::: EXTRAIT FOURNI

Pratiquons-nous avec aisance l'art de l'écriture ?

Lancé par LyoLyiio

Ce n'est pas mon défi, c'est simplement pour vous mettre l'eau à la bouche, si possible !

Dans mon journal, je me suis demandée : "Comment écrit-on une histoire à l'envers ?"

En effet, existe-t-il un seul moyen d'écrire à l'envers ? Je ne crois pas. C'est pourquoi je vous propose de relever ce défi avec moi ! Il n'y a pas de bonne ou mauvaise réponse puisque tout travail se vaut.

Cependant, parce qu'il y a toujours un "mais", j'ai quelques exigences pour ce défi.

Tout d'abord, j'aimerai que l'histoire se déroule à "l'extérieur". C'est-à-dire que le confort des maisons et des lieux que l'on connaît sont à bannir.

Ensuite, il doit y avoir deux personnages, peut importe qui ils sont, ce qu'ils font et où ils vont. Vous allez les mettre en scène dans un espace que vous maîtrisez plutôt bien, pour faciliter un peu le défi déjà bien perché.

::::::

• **ÉNONCÉ 1**
Redonnez mot pour mot l'intégralité de l'extrait fourni.

::: DONNÉES SOURCES

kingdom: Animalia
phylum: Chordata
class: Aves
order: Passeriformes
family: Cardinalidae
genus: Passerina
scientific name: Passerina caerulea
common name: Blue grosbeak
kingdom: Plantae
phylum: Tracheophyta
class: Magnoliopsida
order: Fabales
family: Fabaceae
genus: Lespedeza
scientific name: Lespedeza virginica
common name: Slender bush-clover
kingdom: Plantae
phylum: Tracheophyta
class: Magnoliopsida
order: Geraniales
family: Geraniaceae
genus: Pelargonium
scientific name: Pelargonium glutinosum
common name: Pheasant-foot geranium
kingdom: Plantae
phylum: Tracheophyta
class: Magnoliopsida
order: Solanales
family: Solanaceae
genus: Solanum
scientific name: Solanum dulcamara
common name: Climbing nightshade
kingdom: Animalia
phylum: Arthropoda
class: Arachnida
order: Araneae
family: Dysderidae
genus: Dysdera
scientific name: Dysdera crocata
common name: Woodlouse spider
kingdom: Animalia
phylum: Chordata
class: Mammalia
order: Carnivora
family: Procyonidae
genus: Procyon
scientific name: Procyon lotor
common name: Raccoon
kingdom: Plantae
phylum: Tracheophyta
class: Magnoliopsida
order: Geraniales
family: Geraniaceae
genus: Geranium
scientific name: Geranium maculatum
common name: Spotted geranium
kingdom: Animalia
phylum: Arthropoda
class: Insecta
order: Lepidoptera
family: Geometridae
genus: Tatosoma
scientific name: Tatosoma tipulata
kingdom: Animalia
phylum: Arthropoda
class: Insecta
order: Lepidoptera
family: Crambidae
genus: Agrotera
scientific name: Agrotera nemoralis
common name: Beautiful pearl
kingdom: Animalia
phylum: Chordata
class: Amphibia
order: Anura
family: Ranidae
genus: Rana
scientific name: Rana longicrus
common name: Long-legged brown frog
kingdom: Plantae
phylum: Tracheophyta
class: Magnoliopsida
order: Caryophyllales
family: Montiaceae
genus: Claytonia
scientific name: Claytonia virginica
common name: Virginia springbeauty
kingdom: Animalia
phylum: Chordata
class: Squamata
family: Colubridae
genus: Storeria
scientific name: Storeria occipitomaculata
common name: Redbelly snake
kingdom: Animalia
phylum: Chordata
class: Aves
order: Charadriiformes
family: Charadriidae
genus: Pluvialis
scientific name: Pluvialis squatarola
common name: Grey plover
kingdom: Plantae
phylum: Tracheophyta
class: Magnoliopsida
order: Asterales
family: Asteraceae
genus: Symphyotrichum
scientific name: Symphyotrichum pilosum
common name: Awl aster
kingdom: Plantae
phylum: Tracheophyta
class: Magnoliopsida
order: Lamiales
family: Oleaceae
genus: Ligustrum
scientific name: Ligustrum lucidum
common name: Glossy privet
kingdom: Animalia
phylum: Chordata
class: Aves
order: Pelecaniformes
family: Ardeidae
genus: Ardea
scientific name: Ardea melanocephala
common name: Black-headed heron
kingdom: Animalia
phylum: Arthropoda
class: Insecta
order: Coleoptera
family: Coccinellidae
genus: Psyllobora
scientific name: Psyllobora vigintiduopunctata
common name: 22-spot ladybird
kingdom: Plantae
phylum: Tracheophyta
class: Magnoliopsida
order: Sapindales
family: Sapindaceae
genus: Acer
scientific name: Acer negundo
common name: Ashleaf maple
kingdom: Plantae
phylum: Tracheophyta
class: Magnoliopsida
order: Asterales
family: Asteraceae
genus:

::::::

• **ÉNONCÉ 2**
Transcrivez fidèlement les enregistrements, depuis le tout premier jusqu'à la ligne contenant « scientific name: Tatosoma tipulata », cette ligne comprise.

• **RÉPONSE ATTENDUE 1**
Pratiquons-nous avec aisance l'art de l'écriture ?

Lancé par LyoLyiio

Ce n'est pas mon défi, c'est simplement pour vous mettre l'eau à la bouche, si possible !

Dans mon journal, je me suis demandée : "Comment écrit-on une histoire à l'envers ?"

En effet, existe-t-il un seul moyen d'écrire à l'envers ? Je ne crois pas. C'est pourquoi je vous propose de relever ce défi avec moi ! Il n'y a pas de bonne ou mauvaise réponse puisque tout travail se vaut.

Cependant, parce qu'il y a toujours un "mais", j'ai quelques exigences pour ce défi.

Tout d'abord, j'aimerai que l'histoire se déroule à "l'extérieur". C'est-à-dire que le confort des maisons et des lieux que l'on connaît sont à bannir.

Ensuite, il doit y avoir deux personnages, peut importe qui ils sont, ce qu'ils font et où ils vont. Vous allez les mettre en scène dans un espace que vous maîtrisez plutôt bien, pour faciliter un peu le défi déjà bien perché.

• **RÉPONSE ATTENDUE 2**
kingdom: Animalia
phylum: Chordata
class: Aves
order: Passeriformes
family: Cardinalidae
genus: Passerina
scientific name: Passerina caerulea
common name: Blue grosbeak
kingdom: Plantae
phylum: Tracheophyta
class: Magnoliopsida
order: Fabales
family: Fabaceae
genus: Lespedeza
scientific name: Lespedeza virginica
common name: Slender bush-clover
kingdom: Plantae
phylum: Tracheophyta
class: Magnoliopsida
order: Geraniales
family: Geraniaceae
genus: Pelargonium
scientific name: Pelargonium glutinosum
common name: Pheasant-foot geranium
kingdom: Plantae
phylum: Tracheophyta
class: Magnoliopsida
order: Solanales
family: Solanaceae
genus: Solanum
scientific name: Solanum dulcamara
common name: Climbing nightshade
kingdom: Animalia
phylum: Arthropoda
class: Arachnida
order: Araneae
family: Dysderidae
genus: Dysdera
scientific name: Dysdera crocata
common name: Woodlouse spider
kingdom: Animalia
phylum: Chordata
class: Mammalia
order: Carnivora
family: Procyonidae
genus: Procyon
scientific name: Procyon lotor
common name: Raccoon
kingdom: Plantae
phylum: Tracheophyta
class: Magnoliopsida
order: Geraniales
family: Geraniaceae
genus: Geranium
scientific name: Geranium maculatum
common name: Spotted geranium
kingdom: Animalia
phylum: Arthropoda
class: Insecta
order: Lepidoptera
family: Geometridae
genus: Tatosoma
scientific name: Tatosoma tipulata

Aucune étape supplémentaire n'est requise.